Aujourd'hui, les religions subissent des demandes identitaires pressantes. Il est compréhensible qu'elles soient sollicitées pour répondre au besoin profond de rapprocher les individus dans un monde qui vit une crise profonde et qui aspire à une refondation du vivre-ensemble sur des bases plus solides et plus équitables. Trop d'injustices et d'humiliation font que les faibles et les démunis trouvent dans le religieux la compensation et l'espoir.
Cependant, il ne faut pas oublier que les religions ne peuvent être réduites à la dimension identitaire. Toutes les grandes religions transcendent les frontières nationales pour s'étaler dans le monde et interpeller l'homme en tant qu'être autonome et libre. Jadis, les religions avaient participé à l'abolition des frontières et au brassage des races et des peuples; confrontées aux crises du monde actuel, elles ne doivent pas être réduites à un simple besoin social et politique », a-t-il indiqué.
Lors de son intervention, Farida Belkacem, Chercheur à l'Institut des Relations Internationales et stratégiques (IRIS) de France, a abordé la question des pratiques de la jeunesse musulmane en France et en Grande Bretagne. Suivant une enquête qu'elle a réalisée auprès de jeunes étudiants musulmans (en licence et en master) qui revendiquent une pratique « engagée » de l'islam , il ressort que cette jeunesse vit au centre d'influences diverses . C'est une jeunesse complexe, aux identités multiples, plongée dans la mondialisation, ce qu'elle appelle une "jeunesse carrefour". Le second point de son intervention concernait la modernité des pratiques musulmanes des jeunes Britanniques et des jeunes Français.
La crise d'identité de l'Islam dans le monde musulman a étéa bordée par les interventions des Chercheurs tunisiens Salah Mtiraoui et Mehdi Abdelajawad lors de leurs interventions sur la Religion et l'identité à l'époque de libération nationale respectivement pour l'exemple tunisien et l'exemple marocain.
Lors de son intervention sur « L'Islam et l'Occident », Pr. Chérif Ferjani, a soulevé la question de l'opposition entre l'Islam et l'Occident. Les valeurs de l'Islam sont incarnées dans la civilisation occidentale, mais malheureusement ce qui a dominé aussi bien chez les musulmans qu'en Occident est l'opposition Islam-Occident, a-t-il indiqué. « Cette opposition est fondée sur l'idée d'un Islam mythique, abstrait et monolithique.

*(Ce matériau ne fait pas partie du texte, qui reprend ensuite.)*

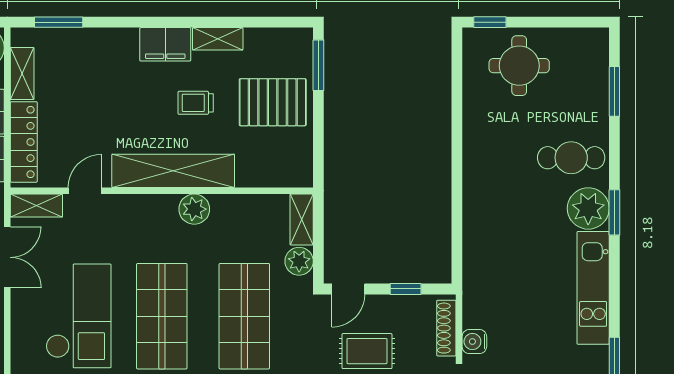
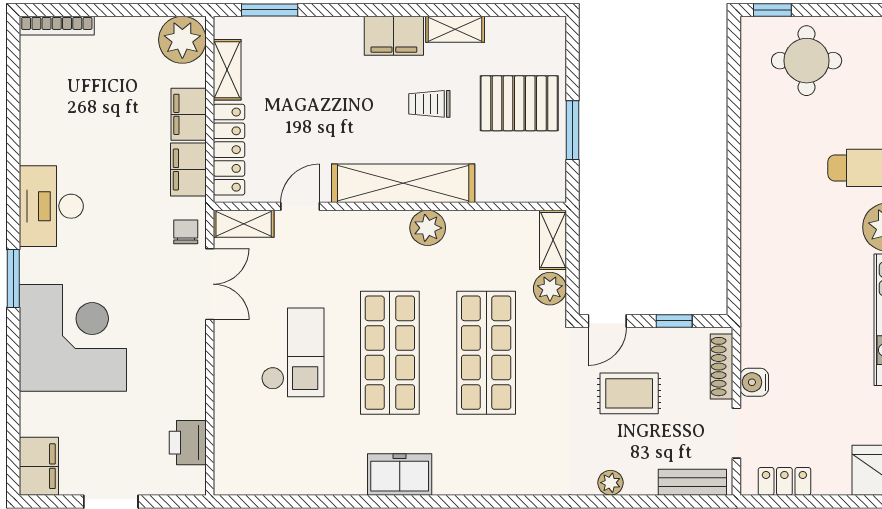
window: (318, 65) -> (573, 130), moved
checkout: (78, 316) -> (293, 352), width x0.73, depth x0.83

Elle est aussi fondée sur un Islam identifié comme étant une religion du Sud et des pays sous-développés et un Christianisme identifié comme étant une religion du Nord et des sociétés modernes, démocratiques et développées », a-t-il précisé. S'attaquant à cette opposition, il a mis en évidence la diversité de l'Occident et de celle de l'Islam. « L'Islam est divers comme l'Occident est divers », a-t-il dit. Aussi, il a précisé qu'aujourd'hui, avec la contribution de la mondialisation, l'Islam est devenu une composante des pays du Nord et le Christianisme est devenu une composante des pays du Sud. Ainsi, le deuxième point sur lequel est fondée l'opposition Islam-Occident n'est plus évident, a-t-il démontré.
Pour rompre avec l'opposition Islam-Occident, Pr. Ferjani a souligné l'importance d'un enseignement comparé des religions fondé sur une base scientifique et non sur la base de thèses ethnocentristes.
La Chercheur tunisienne Sihem Frigui a abordé, au cours de son intervention, la question du besoin de l'homme du sacré et de la piété. Elle a présenté les motifs de la recherche de ce sacré et de la piété en tant que motifs socioreligieux et socioculturels. La recherche du sens de son existence et du calme psychologique en constituent les motifs les plus importants, a-t-elle indiqué.
D'autre part, elle a souligné l'emploi de ce besoin et de la religion par les partis politiques pour pouvoir accéder au pouvoir, et, l'emploi de la religion par le pouvoir pour maitriser le peuple. Pour elle, il y a une mauvaise image de la religion qui s'est diffusée et selon laquelle, pour certains, celui qui ne partage pas leur mêmes idées est puni et est considéré comme infidèle.